Last week, the Virginia senate passed what could become the nation’s sixth education savings account law, pending a governor’s signature. HB 389 would allow children with special needs to apply for an account. With an account, Virginia would deposit a portion of a child’s funds from the state formula in a private bank account that parents would use to buy educational products and services for their children.
Virginia’s proposal is similar to laws enacted in Arizona, Nevada, Florida, Tennessee, and Mississippi. Education savings accounts in these states allow families to use a child’s account to customize a child’s learning experience with online classes, private school tuition, curricular materials like textbooks, and, critically for children with special needs, educational therapy like speech and occupational therapy.
In Virginia, 13 percent of students—some 161,000 children—have special needs and could use an account to find educational services to help them succeed. As this blog has explained previously, Arizona families are hiring individual tutors to help children with autism, students who were struggling to learn basic skills prior to using an account. Others are combining public school extracurricular activities with home-based instruction, which gives children the chance to interact with their peers and learn in a setting that meets their needs. Such opportunities give hope to children and their parents.
Education savings accounts also provide lawmakers with a solution for large, statewide policy issues looming on the horizon.
Research from Matthew Ladner, Ph.D. at the Foundation for Excellence in Education finds that Virginia and Georgia have something in common: High age-dependency ratios. For Virginia, their score of +19 means the state has a “high percentage of people out of the workforce and a relatively small percentage of people trying to cover the costs of their education, retirement, and health care.”
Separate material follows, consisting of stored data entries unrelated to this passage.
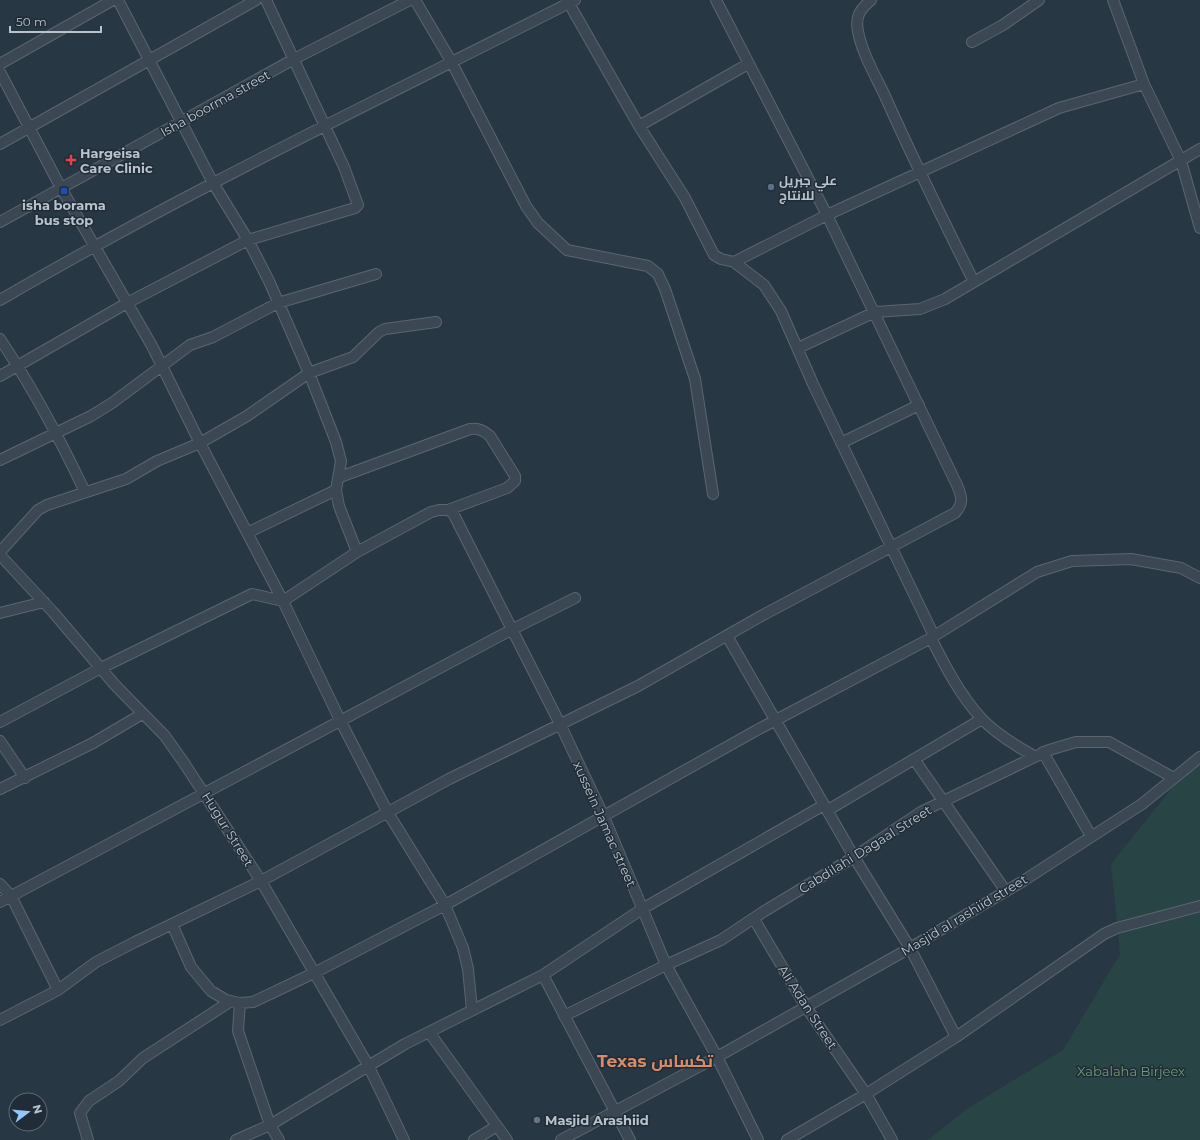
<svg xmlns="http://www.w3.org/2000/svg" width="1200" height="1140" font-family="Montserrat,Cairo,sans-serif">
<rect width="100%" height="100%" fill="#273743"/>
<!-- green -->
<path fill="#294444" d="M1200 753V1140H928L968 1108 1063 1050 1120 954 1111 864Z"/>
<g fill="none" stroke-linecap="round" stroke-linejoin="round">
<!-- street casing -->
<g stroke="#5a6670" stroke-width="12">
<path id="street" d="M118 0 213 183 248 240 269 281 309 373 336 442 341 461 336 490 339 506 357 552
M415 0 451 61 526 206 538 223 567 250 648 266 658 274 665 289 695 379 713 494
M567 0 639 126 685 198 714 255 721 259 734 262 764 285 781 311 813 384 934 636
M871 0C860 9 855 17 858 31 861 51 876 77 885 96 913 159 943 220 974 282
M1113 0 1144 84 1181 161 1200 228
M972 42 1003 25 1039 0
M0 64 113 0
M0 72 61 188 152 346 200 443 283 601 340 720 388 813 445 905 463 948 468 969 472 1010
M639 126 748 64
M0 144 256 0
M0 222 294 59 410 0
M734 262 827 215 1059 108 1144 84
M0 300C187 191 382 98 575 0
M0 339C33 388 60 439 85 492
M798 348 875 312 920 309 945 299 1200 149
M0 376 127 303 248 240 355 208 358 205 344 167 266 0
M841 443 919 405
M0 460 91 416 112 403 190 345 213 337 278 303 376 274
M448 510 453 513 458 523 560 724 604 817 666 965 717 1057 758 1140
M247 533 336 490
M0 552 38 510 47 505 126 479 157 461 200 443 247 416 309 373 353 357 379 332 385 329 436 322
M0 555 53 612 115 685 165 736 184 763 261 881 368 1065 404 1140
M0 613 44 602
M727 636 854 857 910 948 956 1037
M931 638C945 666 960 695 981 718 996 734 1016 746 1034 756
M0 722 101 668 252 594 283 601 357 552 431 512 439 510H448L507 488 515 481V476L490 436C483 430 478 428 470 429L340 477
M0 741 25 778
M1043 752 1091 836
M914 759 1005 890
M0 789 93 743 142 714
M828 810 982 719
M0 884 11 896 58 990
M0 902 511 630 575 598
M754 919 806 1007 866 1094 892 1140
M172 924 191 967 211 991 226 1000 240 1003 253 1002 314 973 445 905 757 730 931 638 1037 572 1072 561 1131 559 1181 568 1200 578
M543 975 630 1140
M240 1003 238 1031 270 1125 279 1140
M564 1016 666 965 721 940 763 912 854 857 921 812 1049 750 1076 742H1109L1174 778
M0 1020 58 990 96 962 135 942 261 881 449 779 638 686 763 615 955 513C964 503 962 497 957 485L827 215 716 0
M429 1032 507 1140
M88 1140 80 1113 89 1101 119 1081 143 1058 231 1001
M236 1140 270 1125 405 1044 543 975 642 909 824 805
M474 1140 497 1126
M561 1140 717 1057 910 948 1023 881 1142 804 1200 757
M787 1140 866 1094 956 1037 1104 934 1117 928 1200 906"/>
</g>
<!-- street -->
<use href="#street" stroke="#3b4853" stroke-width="10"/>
</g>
<!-- markers -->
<path fill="#e0444e" stroke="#202d38" stroke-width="1.5" d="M69 154h4v4h4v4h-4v4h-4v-4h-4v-4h4z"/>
<circle fill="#5c6f8a" stroke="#202d38" stroke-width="1.5" cx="771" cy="187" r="4"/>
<rect fill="#1a4fb4" stroke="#202d38" stroke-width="1.5" x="60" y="187" width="8" height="8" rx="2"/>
<circle fill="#6b7280" stroke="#202d38" stroke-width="1.5" cx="537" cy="1120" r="4"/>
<g text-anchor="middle" stroke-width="3" stroke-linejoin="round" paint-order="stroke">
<!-- street labels -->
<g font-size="13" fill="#b9c3cc" stroke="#202d38">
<text transform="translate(215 103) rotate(-29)" y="5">Isha boorma street</text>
<text transform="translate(605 824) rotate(66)" y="5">xussein Jamac street</text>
<text transform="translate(228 829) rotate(58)" y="5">Hugur Street</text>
<text transform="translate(865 849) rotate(-32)" y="5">Cabdilahi Dagaal Street</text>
<text transform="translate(964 915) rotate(-31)" y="5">Masjid al rashiid street</text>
<text transform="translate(808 1007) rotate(57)" y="5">Ali Adan Street</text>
</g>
<!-- poi labels -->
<g font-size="13" font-weight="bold" fill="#b9c3cc" stroke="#202d38" text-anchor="start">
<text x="80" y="158">Hargeisa<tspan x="80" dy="15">Care Clinic</tspan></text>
<text x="779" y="185">علي جبريل<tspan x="779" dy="15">للانتاج</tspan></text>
<text x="64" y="210" text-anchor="middle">isha borama<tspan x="64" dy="15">bus stop</tspan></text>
<text x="545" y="1125">Masjid Arashiid</text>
</g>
<!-- park labels -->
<g font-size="13" fill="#709d74" stroke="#202d38">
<text x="1131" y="1076">Xabalaha Birjeex</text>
</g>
<!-- district labels -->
<g font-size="17" font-weight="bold" fill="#d78b69" stroke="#202d38">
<text x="655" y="1067">Texas تكساس</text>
</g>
</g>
<!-- north arrow -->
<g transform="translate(28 1112) rotate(74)"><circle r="19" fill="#202d38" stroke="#5d6973"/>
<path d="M0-3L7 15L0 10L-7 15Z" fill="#92c7f8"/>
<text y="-6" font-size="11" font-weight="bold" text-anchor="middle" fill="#b9c3cc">N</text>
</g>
<!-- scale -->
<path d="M10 26v6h91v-6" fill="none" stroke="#b9c3cc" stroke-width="2"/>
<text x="16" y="26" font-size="12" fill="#b9c3cc" stroke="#202d38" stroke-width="3" paint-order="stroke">50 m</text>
</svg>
The U.S. Census projects that Virginia’s public school enrollment will increase by 300,000 students over the next 15 years while the population of adults over 65 will almost double. The expansion in these two sectors will put a strain on taxpayer-funded services in education and health care.
Georgia finds itself in a similar position. Georgia’s +16 score is slightly below the national average of +17, but still points to a future where fewer people are pulling the cart of social programs and increasing numbers are sitting in the cart. The Census estimates Georgia’s student population will increase by a half-million students, while its elderly population will increase by nearly 1 million.
Education savings accounts and other private school choice options like tax credit scholarships (already available in Virginia and Georgia) will help ease the pressure on taxpayers who would be asked to pay for new district school buildings and public school staff. Parental choice in education comes at a significant discount compared to district school services. In Arizona, education savings accounts for children with special needs are worth 90 percent of what is spent on these children in traditional schools while, on average, mainstream students’ accounts amount to 50-60 percent of what taxpayers spend per child in district schools.
Virginia and Georgia badly need solutions like these. Education savings accounts improve the quality of life for participating families and can provide students with choices as the demands for public services increase.
Jonathan Butcher is education director at the Goldwater Institute and senior fellow at the Beacon Center of Tennessee.